OPINION:
Capitol Hill is busy this week reversing the damage done by President Biden’s last-minute regulatory spree. The former administration relied on unelected bureaucrats to issue a flurry of anti-consumer edicts that the House and Senate are now wiping from the books.
Major decisions affecting entire sectors of the economy are supposed to be made by legislative bodies accountable to the public. Citizens ought to be able to judge how their representatives voted on policies that affect the costs of goods such as appliances, cars and gasoline.
The first item on the Senate’s chopping block Monday was a scheme to nix offshore oil and gas drilling. The Bureau of Ocean Energy Management declared that “archaeological reports” were required before any energy extraction could begin, stalling critical projects under the pretense they might disturb a World War II shipwreck in the depths of the Gulf of America.
“I’m not saying that the guy who came up with the idea for this rule is the dumbest person in the world, but I am saying that the guy who came up with this idea for this rule better hope that the dumbest person in the world doesn’t die,” Sen. John Kennedy said.
The Louisiana Republican noted that the entire Gulf of America had been fully surveyed, so this was just a gimmick to artificially inflate the costs of proposing oil and gas projects. The only thing Mr. Biden’s BOEM wanted to do was rubber-stamp requests to place seagull-slicing windmills throughout the Gulf.
New leadership teams at these agencies are reversing course. Earlier this month, the Environmental Protection Agency begged Congress to reassert its authority by overturning waivers that Mr. Biden’s EPA issued to California. The scheme gave the Golden State authority to dictate the designs of cars sold in half the country.
“The American people are struggling to make ends meet while dealing with rules that take away their ability to choose a safe and affordable vehicle for their families. As an agency, we are accountable to Congress, but most importantly we must be accountable to the American people,” EPA Administrator Lee Zeldin said in a statement.
California hoped to wield the might of the federal EPA to force consumers in 17 states into electric cars and trucks against their will. The state’s efficiency rules would have outlawed the sale of gasoline-powered vehicles by 2035 in the name of “environmental justice and equity.”
In the House, members are voting to jettison Mr. Biden’s scheme that inflated the cost of gas-fired water heaters through unnecessary limitations on their performance. At the time, the EPA justified the regulations as having $349 million in “climate benefits,” as if the global thermometer would budge because someone went to the hardware store and paid nearly double for a less-effective water heater.
President Trump is happy to reverse these obnoxious mandates through executive order, but using the Congressional Review Act is better.

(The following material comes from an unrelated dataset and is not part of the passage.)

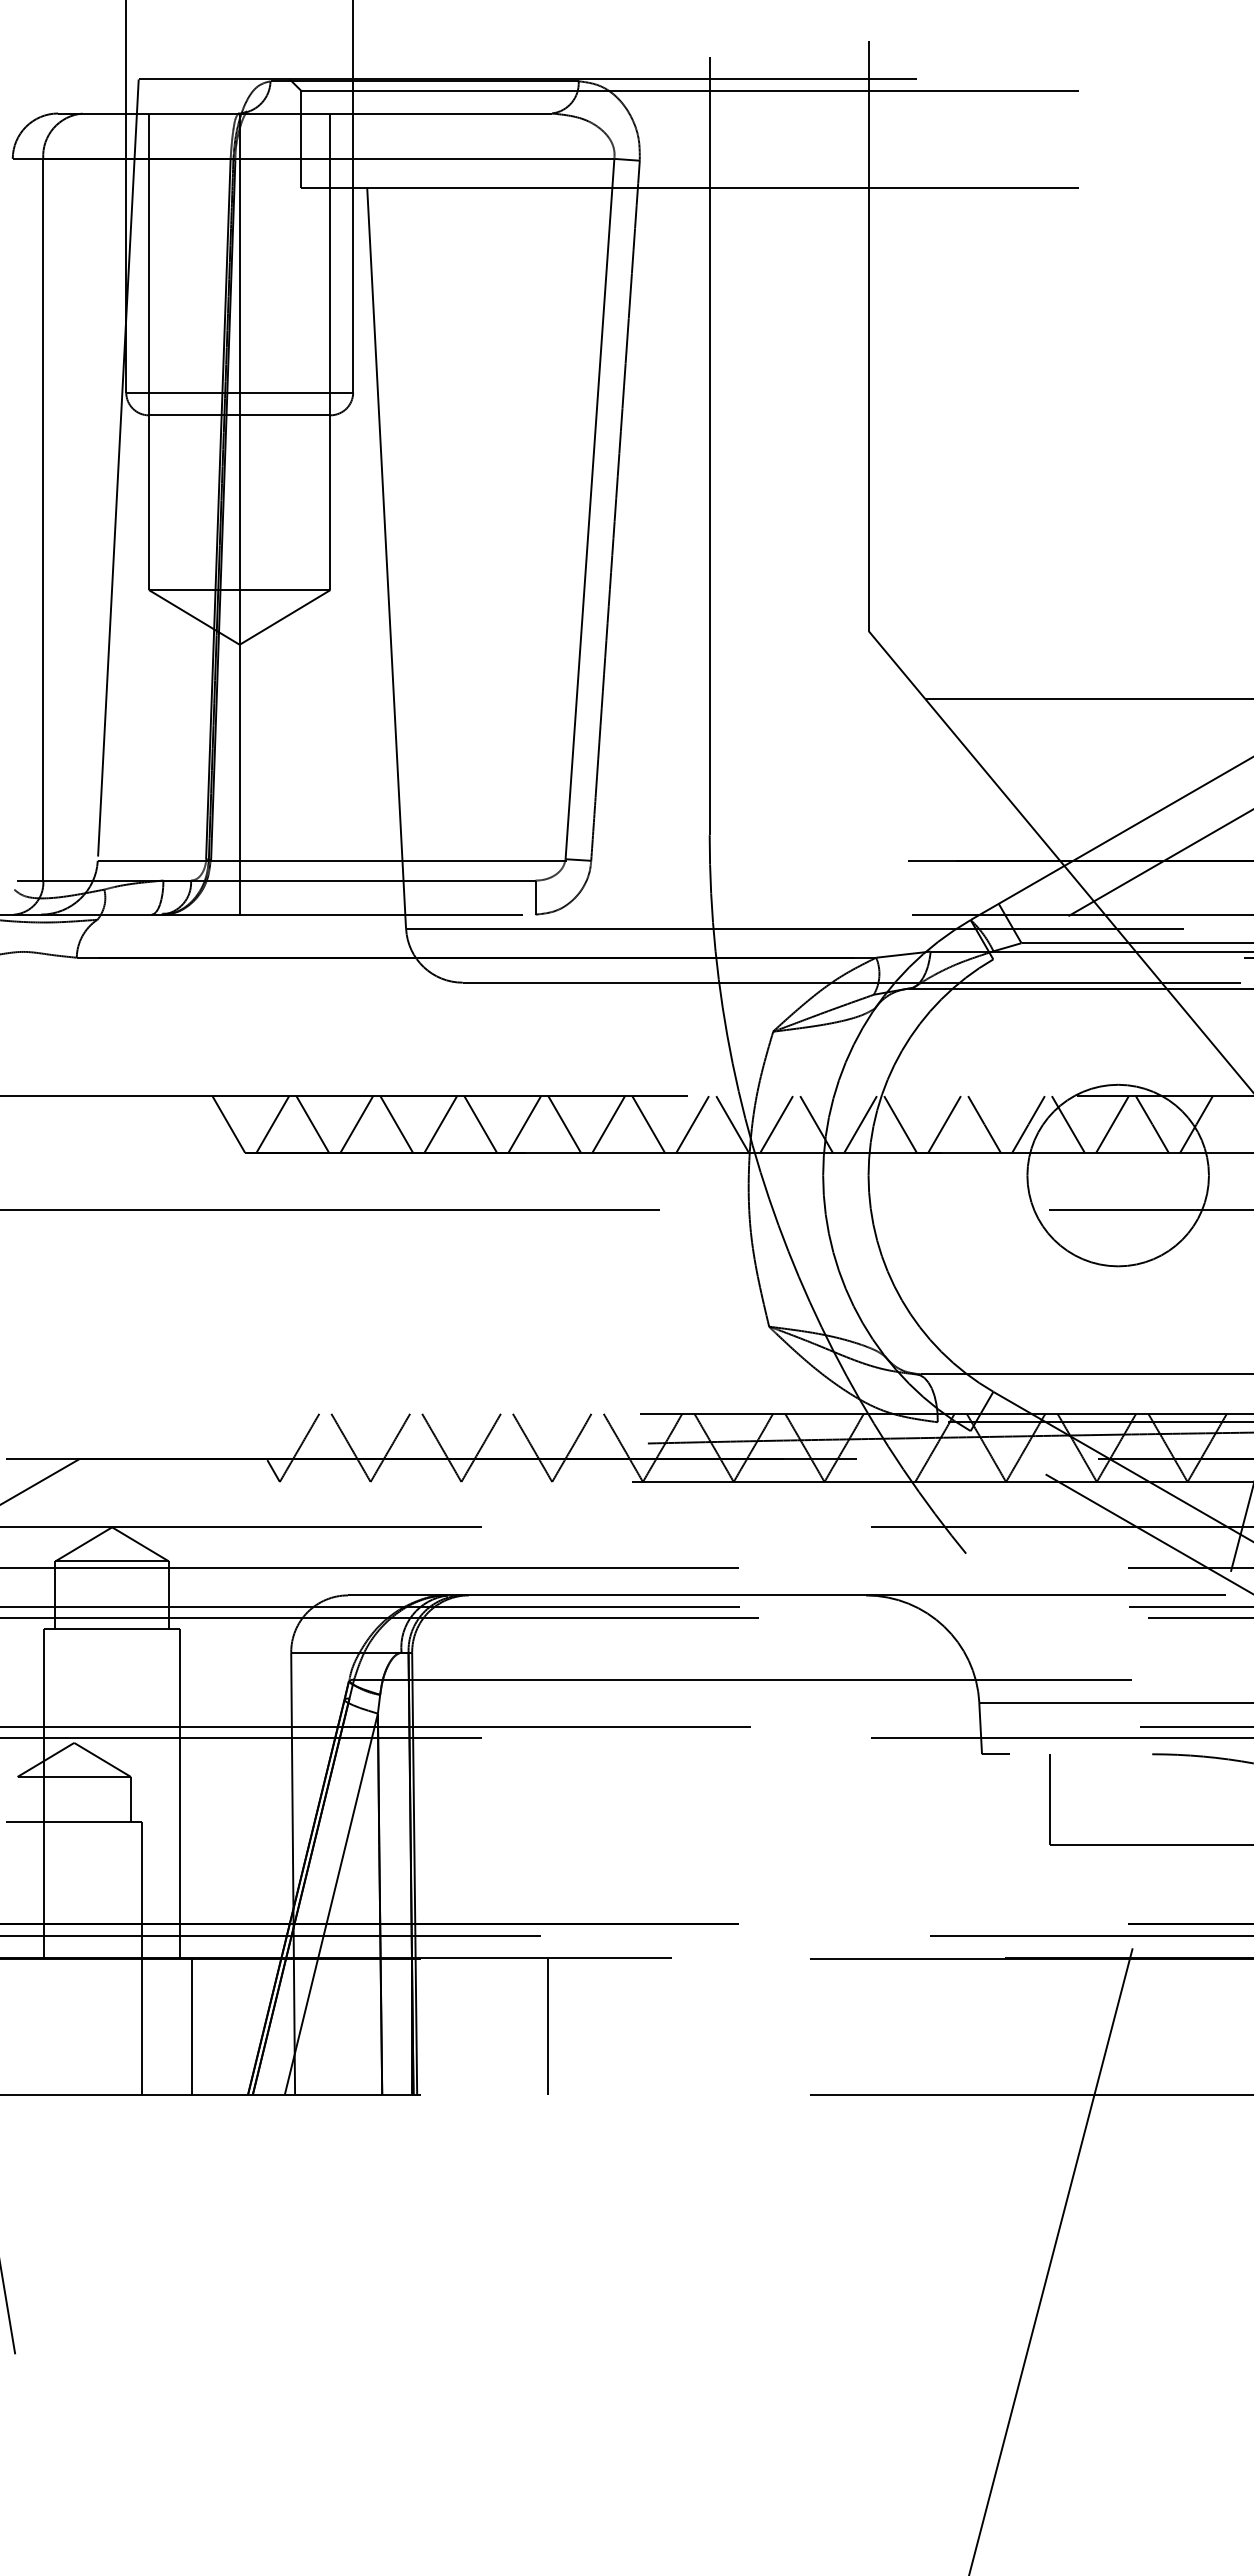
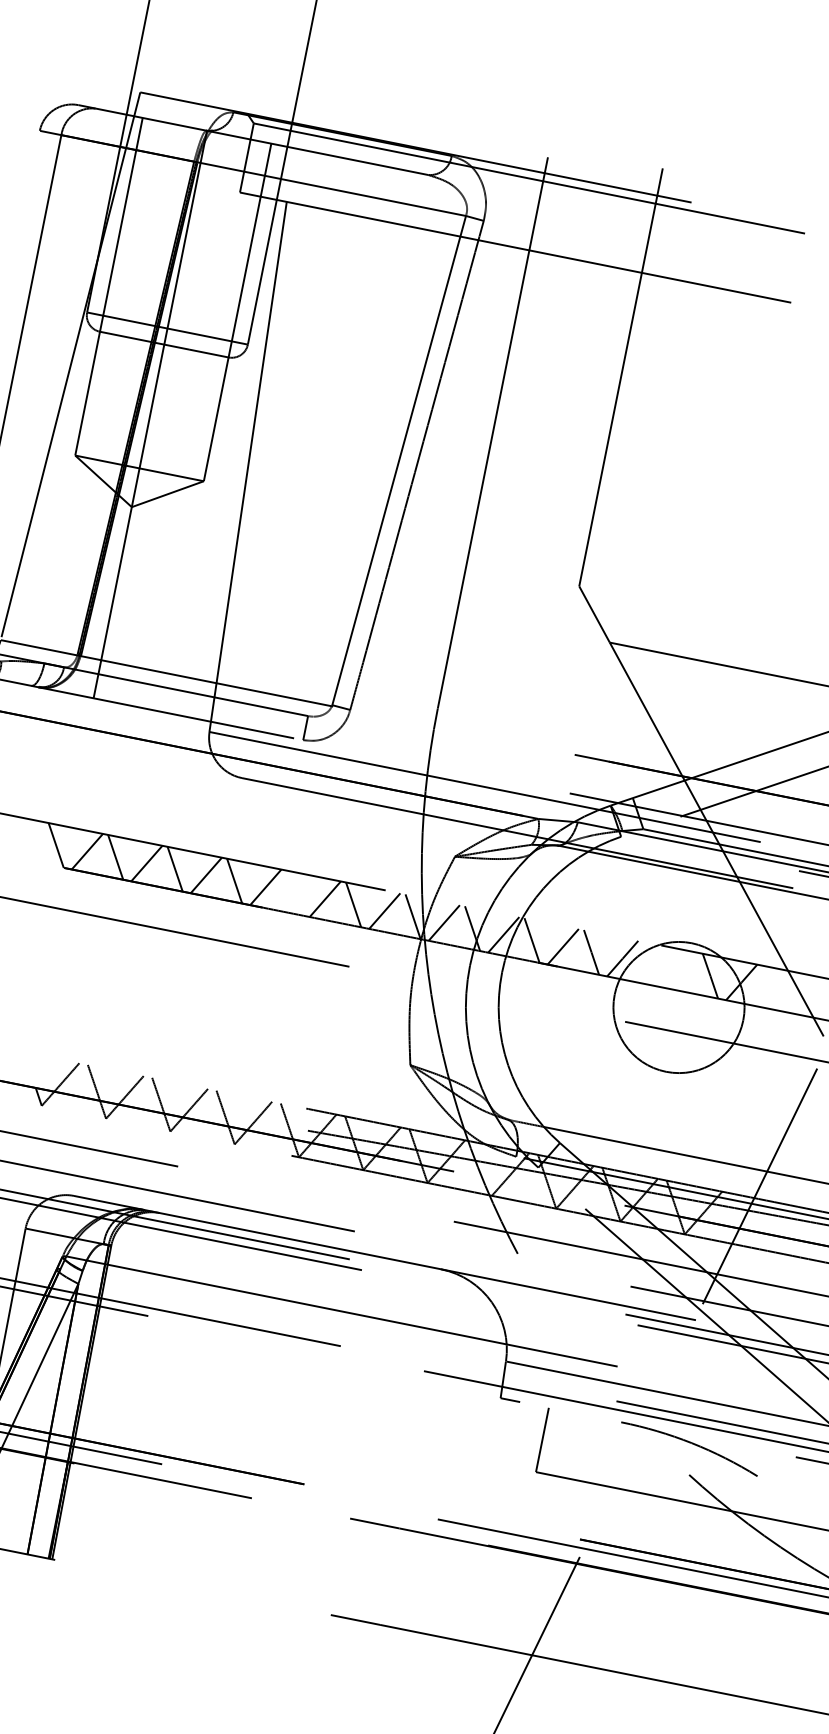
line: (564, 1124) -> (294, 892), removed
line: (1067, 1124) -> (650, 964), removed
line: (1112, 1124) -> (682, 970), removed
line: (548, 2026) -> (154, 1529), removed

The procedure specifically prohibits courts from reviewing repeal decisions while preventing federal agencies from readopting identical policies later.
Repeal resolutions require a simple majority vote in each chamber and a presidential signature to take effect. The latter requirement effectively restricts their use to times when White House ownership changes, like now.
By reclaiming power that should never have been in the hands of unaccountable bureaucrats, Congress is finally doing something that will help lower prices for consumers.